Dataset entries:
__________
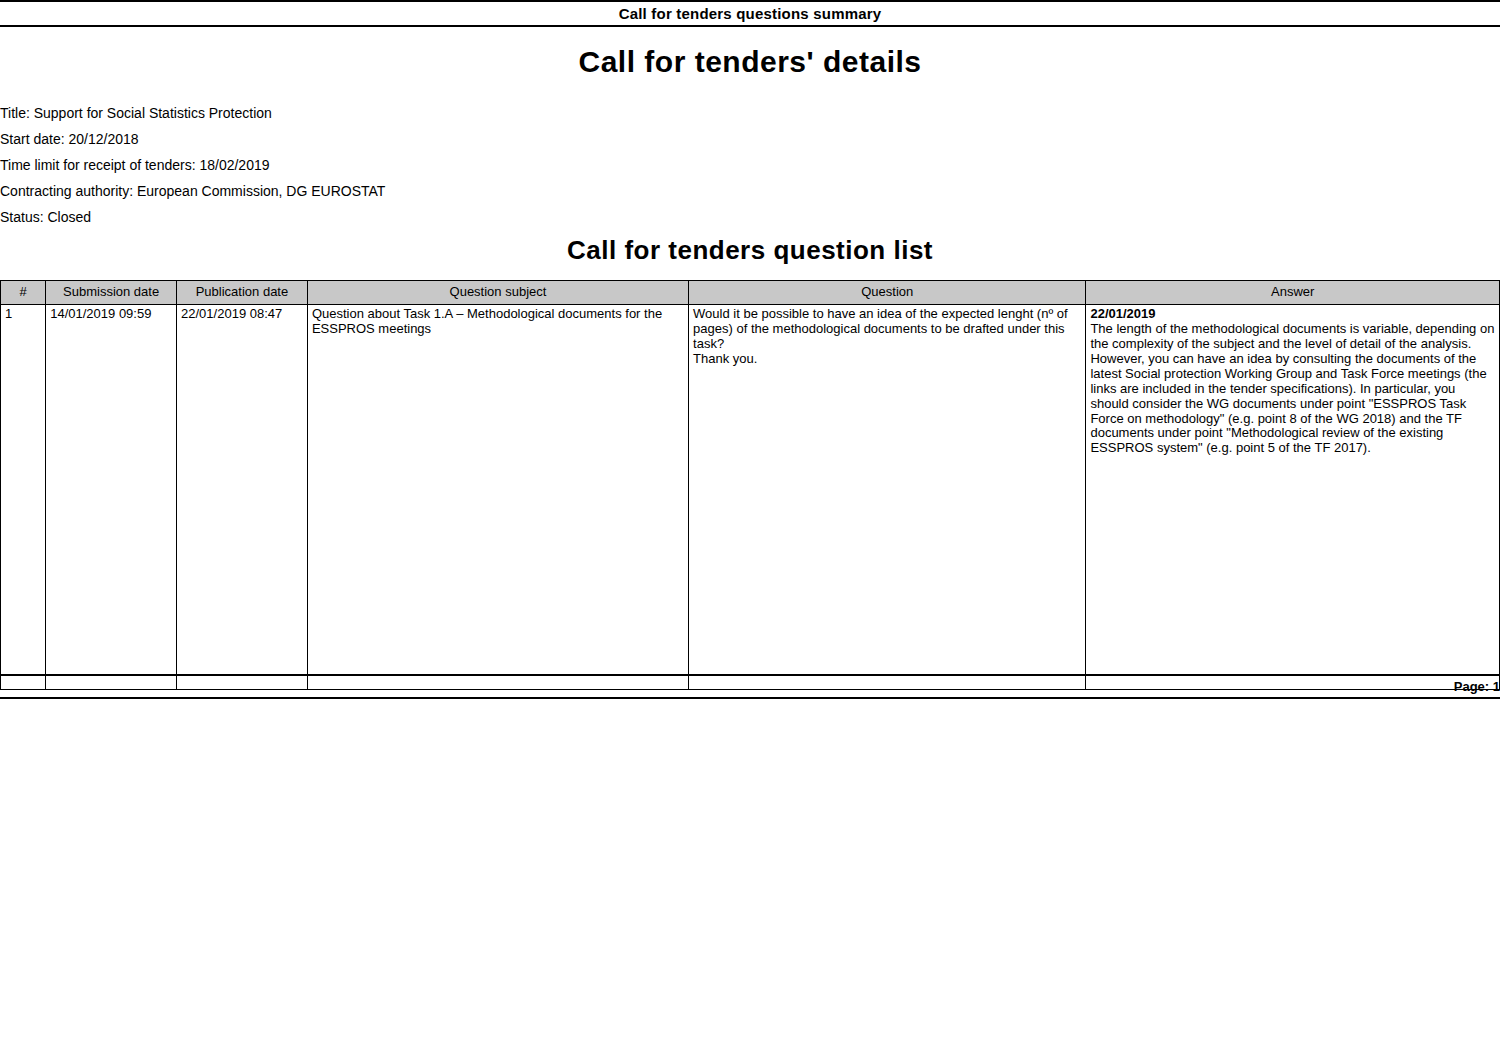Call for tenders questions summary
Call for tenders' details
Title: Support for Social Statistics Protection
Start date: 20/12/2018
Time limit for receipt of tenders: 18/02/2019
Contracting authority: European Commission, DG EUROSTAT
Status: Closed
Call for tenders question list
| # | Submission date | Publication date | Question subject | Question | Answer |
| --- | --- | --- | --- | --- | --- |
| 1 | 14/01/2019 09:59 | 22/01/2019 08:47 | Question about Task 1.A – Methodological documents for the ESSPROS meetings | Would it be possible to have an idea of the expected lenght (nº of pages) of the methodological documents to be drafted under this task? Thank you. | 22/01/2019 The length of the methodological documents is variable, depending on the complexity of the subject and the level of detail of the analysis. However, you can have an idea by consulting the documents of the latest Social protection Working Group and Task Force meetings (the links are included in the tender specifications). In particular, you should consider the WG documents under point "ESSPROS Task Force on methodology" (e.g. point 8 of the WG 2018) and the TF documents under point "Methodological review of the existing ESSPROS system" (e.g. point 5 of the TF 2017). |
Page: 1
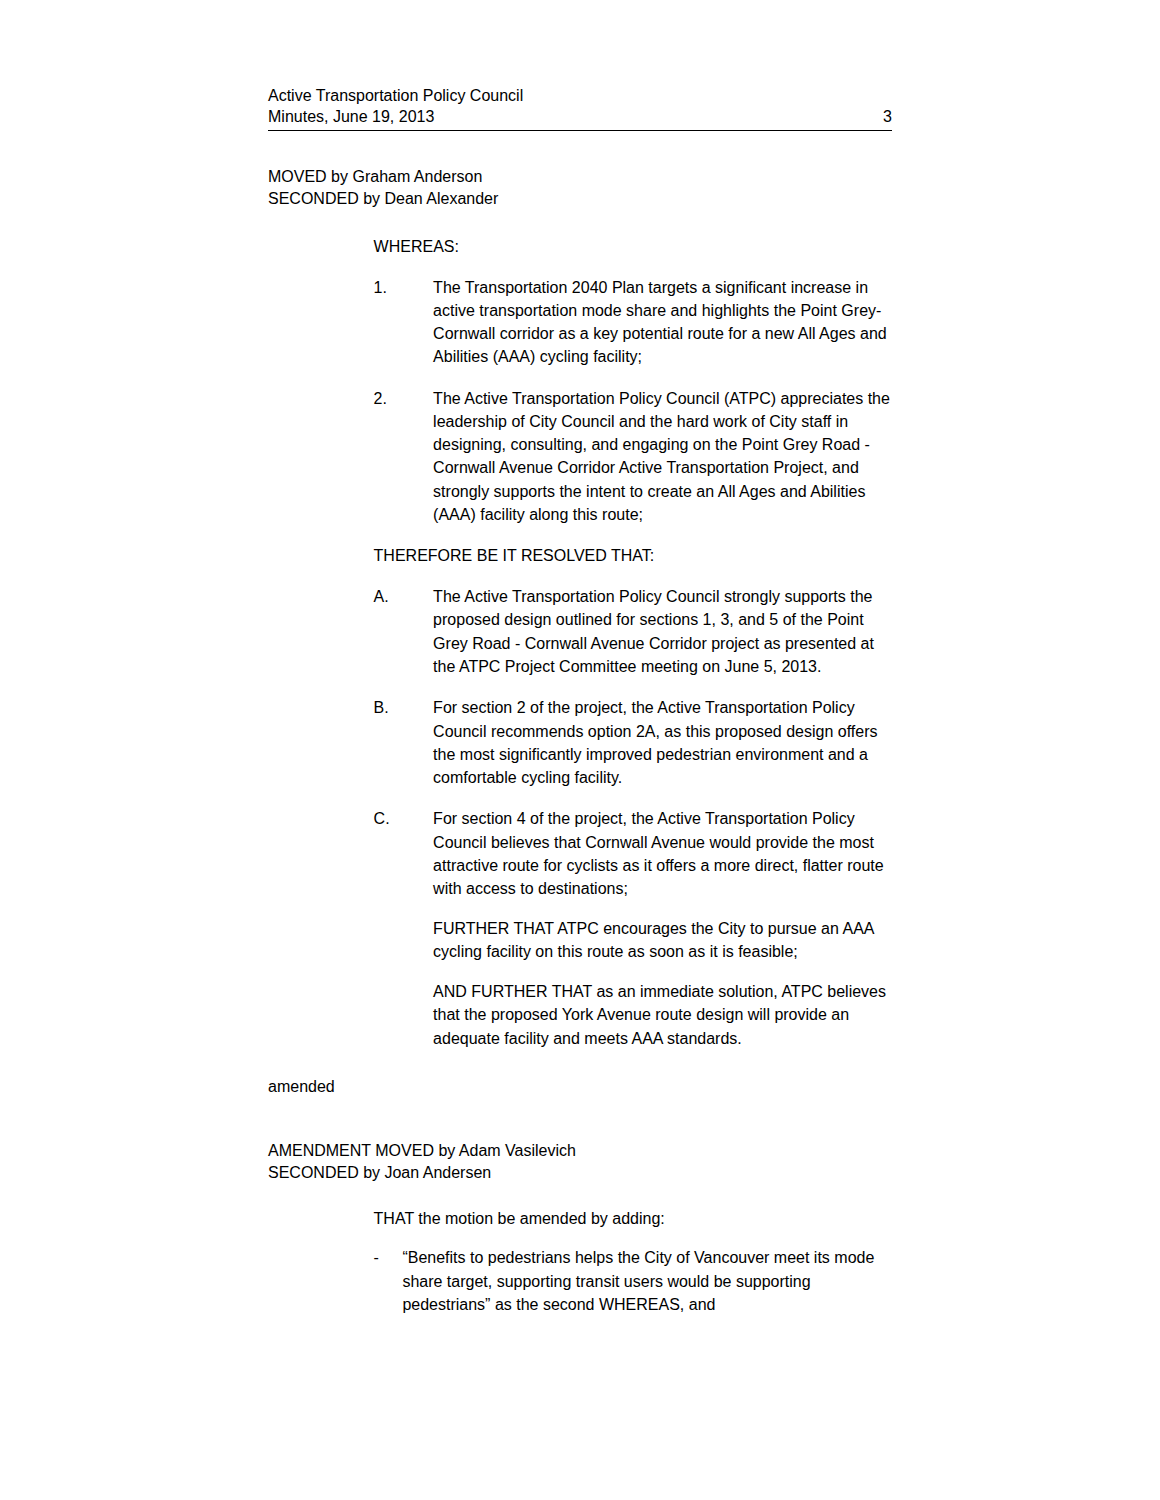Active Transportation Policy Council
Minutes, June 19, 2013
3
MOVED by Graham Anderson
SECONDED by Dean Alexander
WHEREAS:
1.
The Transportation 2040 Plan targets a significant increase in active transportation mode share and highlights the Point Grey-Cornwall corridor as a key potential route for a new All Ages and Abilities (AAA) cycling facility;
2.
The Active Transportation Policy Council (ATPC) appreciates the leadership of City Council and the hard work of City staff in designing, consulting, and engaging on the Point Grey Road - Cornwall Avenue Corridor Active Transportation Project, and strongly supports the intent to create an All Ages and Abilities (AAA) facility along this route;
THEREFORE BE IT RESOLVED THAT:
A.
The Active Transportation Policy Council strongly supports the proposed design outlined for sections 1, 3, and 5 of the Point Grey Road - Cornwall Avenue Corridor project as presented at the ATPC Project Committee meeting on June 5, 2013.
B.
For section 2 of the project, the Active Transportation Policy Council recommends option 2A, as this proposed design offers the most significantly improved pedestrian environment and a comfortable cycling facility.
C.
For section 4 of the project, the Active Transportation Policy Council believes that Cornwall Avenue would provide the most attractive route for cyclists as it offers a more direct, flatter route with access to destinations;
FURTHER THAT ATPC encourages the City to pursue an AAA cycling facility on this route as soon as it is feasible;
AND FURTHER THAT as an immediate solution, ATPC believes that the proposed York Avenue route design will provide an adequate facility and meets AAA standards.
amended
AMENDMENT MOVED by Adam Vasilevich
SECONDED by Joan Andersen
THAT the motion be amended by adding:
-
“Benefits to pedestrians helps the City of Vancouver meet its mode share target, supporting transit users would be supporting pedestrians” as the second WHEREAS, and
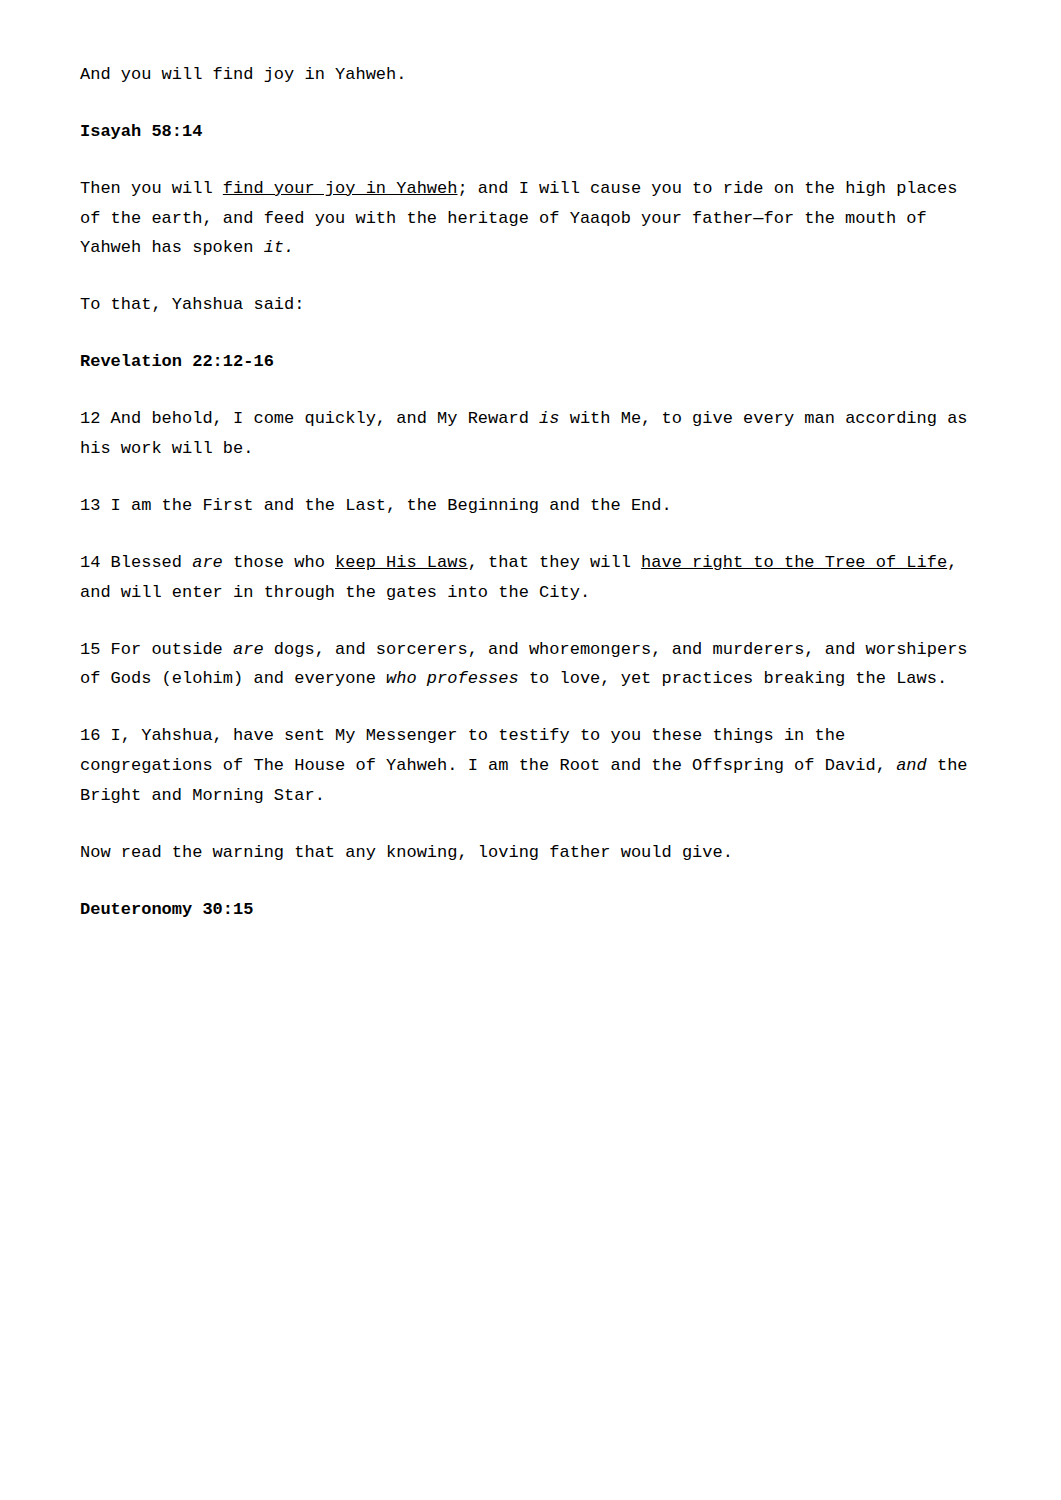And you will find joy in Yahweh.
Isayah 58:14
Then you will find your joy in Yahweh; and I will cause you to ride on the high places of the earth, and feed you with the heritage of Yaaqob your father—for the mouth of Yahweh has spoken it.
To that, Yahshua said:
Revelation 22:12-16
12 And behold, I come quickly, and My Reward is with Me, to give every man according as his work will be.
13 I am the First and the Last, the Beginning and the End.
14 Blessed are those who keep His Laws, that they will have right to the Tree of Life, and will enter in through the gates into the City.
15 For outside are dogs, and sorcerers, and whoremongers, and murderers, and worshipers of Gods (elohim) and everyone who professes to love, yet practices breaking the Laws.
16 I, Yahshua, have sent My Messenger to testify to you these things in the congregations of The House of Yahweh. I am the Root and the Offspring of David, and the Bright and Morning Star.
Now read the warning that any knowing, loving father would give.
Deuteronomy 30:15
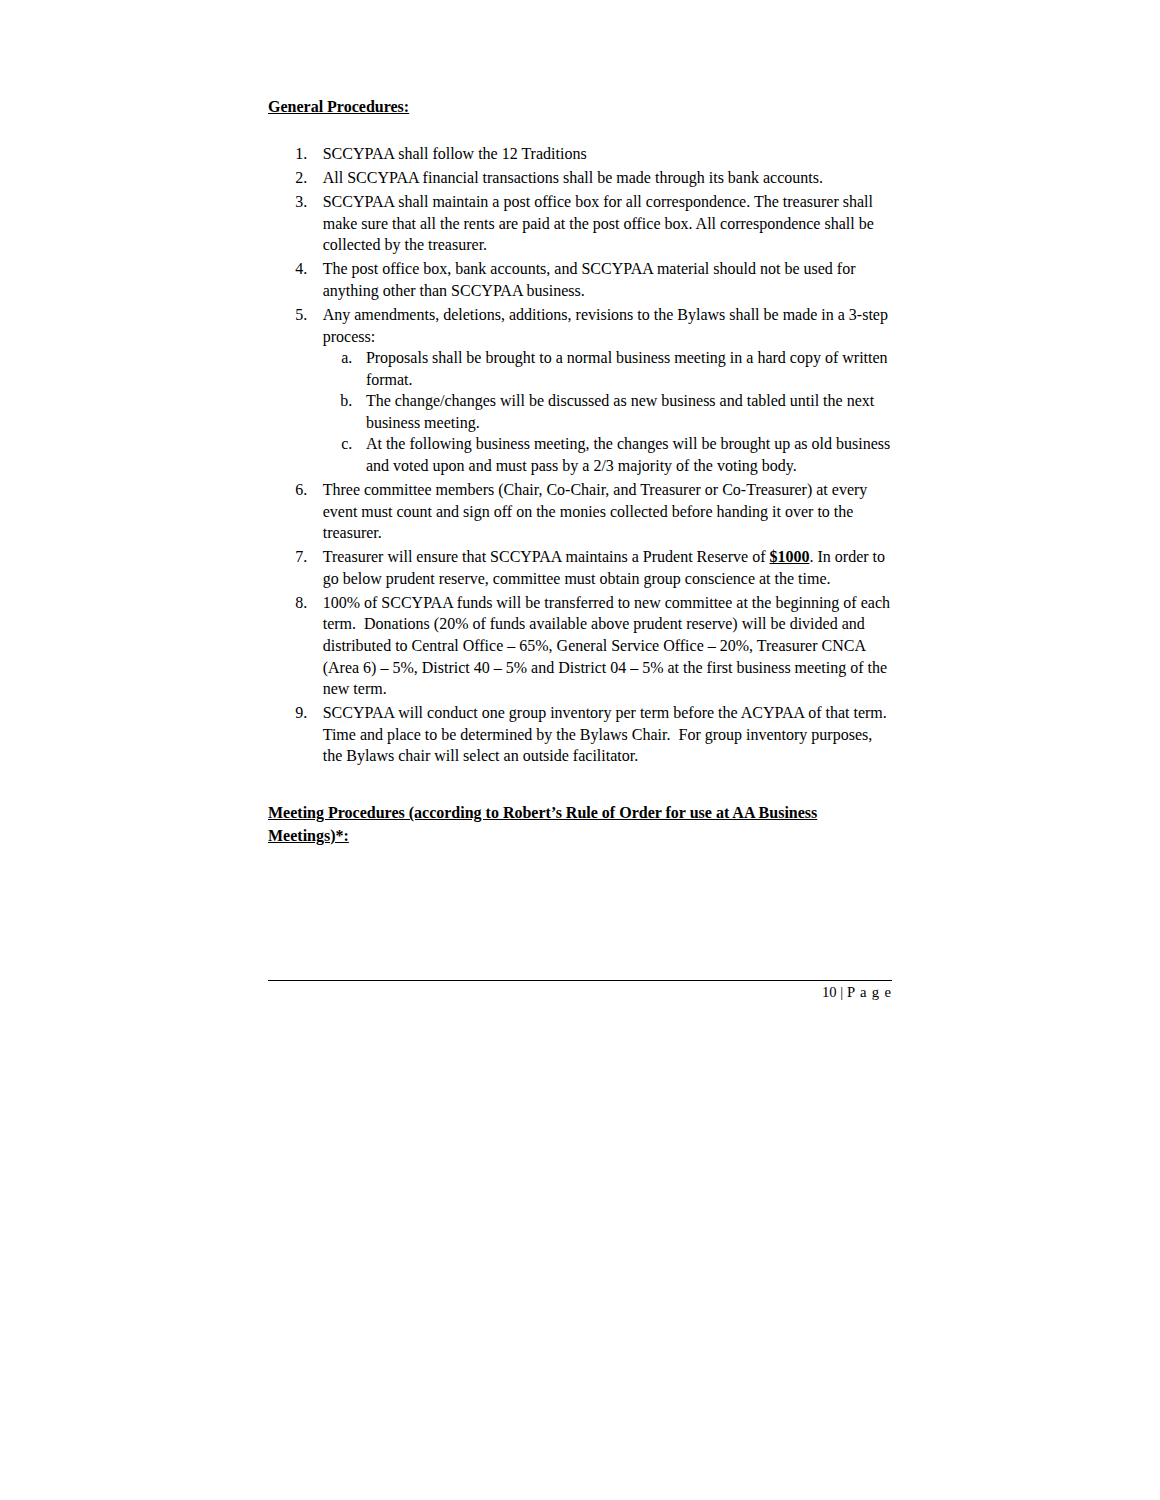General Procedures:
SCCYPAA shall follow the 12 Traditions
All SCCYPAA financial transactions shall be made through its bank accounts.
SCCYPAA shall maintain a post office box for all correspondence. The treasurer shall make sure that all the rents are paid at the post office box. All correspondence shall be collected by the treasurer.
The post office box, bank accounts, and SCCYPAA material should not be used for anything other than SCCYPAA business.
Any amendments, deletions, additions, revisions to the Bylaws shall be made in a 3-step process:
Proposals shall be brought to a normal business meeting in a hard copy of written format.
The change/changes will be discussed as new business and tabled until the next business meeting.
At the following business meeting, the changes will be brought up as old business and voted upon and must pass by a 2/3 majority of the voting body.
Three committee members (Chair, Co-Chair, and Treasurer or Co-Treasurer) at every event must count and sign off on the monies collected before handing it over to the treasurer.
Treasurer will ensure that SCCYPAA maintains a Prudent Reserve of $1000. In order to go below prudent reserve, committee must obtain group conscience at the time.
100% of SCCYPAA funds will be transferred to new committee at the beginning of each term. Donations (20% of funds available above prudent reserve) will be divided and distributed to Central Office – 65%, General Service Office – 20%, Treasurer CNCA (Area 6) – 5%, District 40 – 5% and District 04 – 5% at the first business meeting of the new term.
SCCYPAA will conduct one group inventory per term before the ACYPAA of that term. Time and place to be determined by the Bylaws Chair. For group inventory purposes, the Bylaws chair will select an outside facilitator.
Meeting Procedures (according to Robert’s Rule of Order for use at AA Business Meetings)*:
10 | P a g e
__________
What the exercise asks:
Leave out every picture and transcribe the remaining entries exactly.

Answer for the task:
Call for tenders questions summary
Call for tenders' details
Title: Support for Social Statistics Protection
Start date: 20/12/2018
Time limit for receipt of tenders: 18/02/2019
Contracting authority: European Commission, DG EUROSTAT
Status: Closed
Call for tenders question list
| # | Submission date | Publication date | Question subject | Question | Answer |
| --- | --- | --- | --- | --- | --- |
| 1 | 14/01/2019 09:59 | 22/01/2019 08:47 | Question about Task 1.A – Methodological documents for the ESSPROS meetings | Would it be possible to have an idea of the expected lenght (nº of pages) of the methodological documents to be drafted under this task? Thank you. | 22/01/2019 The length of the methodological documents is variable, depending on the complexity of the subject and the level of detail of the analysis. However, you can have an idea by consulting the documents of the latest Social protection Working Group and Task Force meetings (the links are included in the tender specifications). In particular, you should consider the WG documents under point "ESSPROS Task Force on methodology" (e.g. point 8 of the WG 2018) and the TF documents under point "Methodological review of the existing ESSPROS system" (e.g. point 5 of the TF 2017). |
Page: 1
Active Transportation Policy Council
Minutes, June 19, 2013
3
MOVED by Graham Anderson
SECONDED by Dean Alexander
WHEREAS:
1.
The Transportation 2040 Plan targets a significant increase in active transportation mode share and highlights the Point Grey-Cornwall corridor as a key potential route for a new All Ages and Abilities (AAA) cycling facility;
2.
The Active Transportation Policy Council (ATPC) appreciates the leadership of City Council and the hard work of City staff in designing, consulting, and engaging on the Point Grey Road - Cornwall Avenue Corridor Active Transportation Project, and strongly supports the intent to create an All Ages and Abilities (AAA) facility along this route;
THEREFORE BE IT RESOLVED THAT:
A.
The Active Transportation Policy Council strongly supports the proposed design outlined for sections 1, 3, and 5 of the Point Grey Road - Cornwall Avenue Corridor project as presented at the ATPC Project Committee meeting on June 5, 2013.
B.
For section 2 of the project, the Active Transportation Policy Council recommends option 2A, as this proposed design offers the most significantly improved pedestrian environment and a comfortable cycling facility.
C.
For section 4 of the project, the Active Transportation Policy Council believes that Cornwall Avenue would provide the most attractive route for cyclists as it offers a more direct, flatter route with access to destinations;
FURTHER THAT ATPC encourages the City to pursue an AAA cycling facility on this route as soon as it is feasible;
AND FURTHER THAT as an immediate solution, ATPC believes that the proposed York Avenue route design will provide an adequate facility and meets AAA standards.
amended
AMENDMENT MOVED by Adam Vasilevich
SECONDED by Joan Andersen
THAT the motion be amended by adding:
-
“Benefits to pedestrians helps the City of Vancouver meet its mode share target, supporting transit users would be supporting pedestrians” as the second WHEREAS, and
And you will find joy in Yahweh.
Isayah 58:14
Then you will find your joy in Yahweh; and I will cause you to ride on the high places of the earth, and feed you with the heritage of Yaaqob your father—for the mouth of Yahweh has spoken it.
To that, Yahshua said:
Revelation 22:12-16
12 And behold, I come quickly, and My Reward is with Me, to give every man according as his work will be.
13 I am the First and the Last, the Beginning and the End.
14 Blessed are those who keep His Laws, that they will have right to the Tree of Life, and will enter in through the gates into the City.
15 For outside are dogs, and sorcerers, and whoremongers, and murderers, and worshipers of Gods (elohim) and everyone who professes to love, yet practices breaking the Laws.
16 I, Yahshua, have sent My Messenger to testify to you these things in the congregations of The House of Yahweh. I am the Root and the Offspring of David, and the Bright and Morning Star.
Now read the warning that any knowing, loving father would give.
Deuteronomy 30:15
General Procedures:
SCCYPAA shall follow the 12 Traditions
All SCCYPAA financial transactions shall be made through its bank accounts.
SCCYPAA shall maintain a post office box for all correspondence. The treasurer shall make sure that all the rents are paid at the post office box. All correspondence shall be collected by the treasurer.
The post office box, bank accounts, and SCCYPAA material should not be used for anything other than SCCYPAA business.
Any amendments, deletions, additions, revisions to the Bylaws shall be made in a 3-step process:
Proposals shall be brought to a normal business meeting in a hard copy of written format.
The change/changes will be discussed as new business and tabled until the next business meeting.
At the following business meeting, the changes will be brought up as old business and voted upon and must pass by a 2/3 majority of the voting body.
Three committee members (Chair, Co-Chair, and Treasurer or Co-Treasurer) at every event must count and sign off on the monies collected before handing it over to the treasurer.
Treasurer will ensure that SCCYPAA maintains a Prudent Reserve of $1000. In order to go below prudent reserve, committee must obtain group conscience at the time.
100% of SCCYPAA funds will be transferred to new committee at the beginning of each term. Donations (20% of funds available above prudent reserve) will be divided and distributed to Central Office – 65%, General Service Office – 20%, Treasurer CNCA (Area 6) – 5%, District 40 – 5% and District 04 – 5% at the first business meeting of the new term.
SCCYPAA will conduct one group inventory per term before the ACYPAA of that term. Time and place to be determined by the Bylaws Chair. For group inventory purposes, the Bylaws chair will select an outside facilitator.
Meeting Procedures (according to Robert’s Rule of Order for use at AA Business Meetings)*:
10 | P a g e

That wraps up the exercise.